Mark wrote:Does that include pre girlies Human League?
nah (correct me if i'm wrong), but i think their earlier incarnation was definitely more cool. the girlies helped 'em get airplay on KROQ though, which is where a dim SoCal boy like meself must've heard 'em first.

lg
steve albini likes it
Posts: 390
Joined: Thu Aug 17, 2006 8:27 am
Location: venice, ca

Post by lg » Wed Aug 23, 2006 5:08 pm

Jpp wrote:and Mark Post's "Rockford Files" theme. Yes, I was a kid in the 70s.
i was actually quite proud of getting the 'rockford files' portamento lick on an arp oddysey (c. '75).

"it's like a pair of eyes. you're looking at the umlaut, and it's looking at you."

Mane1234
re-cappin' neve
Posts: 735
Joined: Mon Apr 10, 2006 9:17 pm
Location: Houston

Post by Mane1234 » Wed Aug 23, 2006 8:31 pm

Yea man, the other night at like 2 in the morning I'm watching this infomersh for some disco collection hosted by Mr.Sunshine Band himself. 147 of your favorite disco hits and I knew every freakin one of them....Thank god in 1979 I heard my first Ramones album.

> **Data listing**
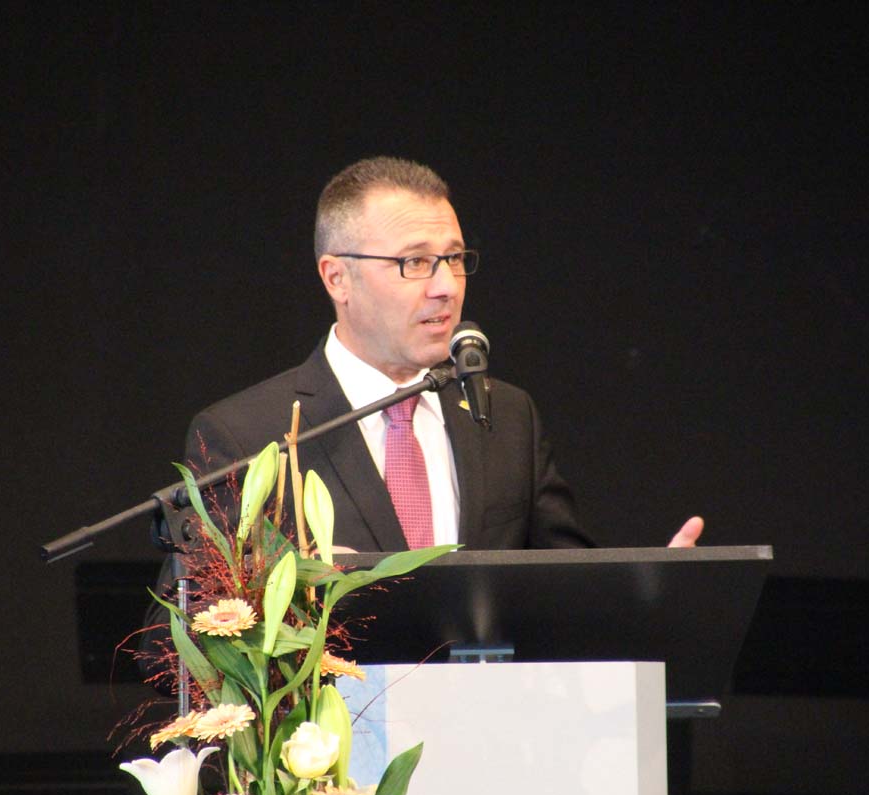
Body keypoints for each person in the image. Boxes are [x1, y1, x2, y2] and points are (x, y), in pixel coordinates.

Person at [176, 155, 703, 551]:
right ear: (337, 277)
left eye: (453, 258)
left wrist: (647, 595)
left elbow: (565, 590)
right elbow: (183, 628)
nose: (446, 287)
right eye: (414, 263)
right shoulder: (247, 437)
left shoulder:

> **Problem statement**
Condense the paragraph of the forum excerpt that begins "Yea man, the other night" into two sentences that keep its main facts.

> **Written reply**
Around 2 a.m. one night, the writer watched an infomercial for a disco collection of 147 hits, hosted by "Mr. Sunshine Band himself," and knew every song. The writer is thankful to have heard a first Ramones album in 1979.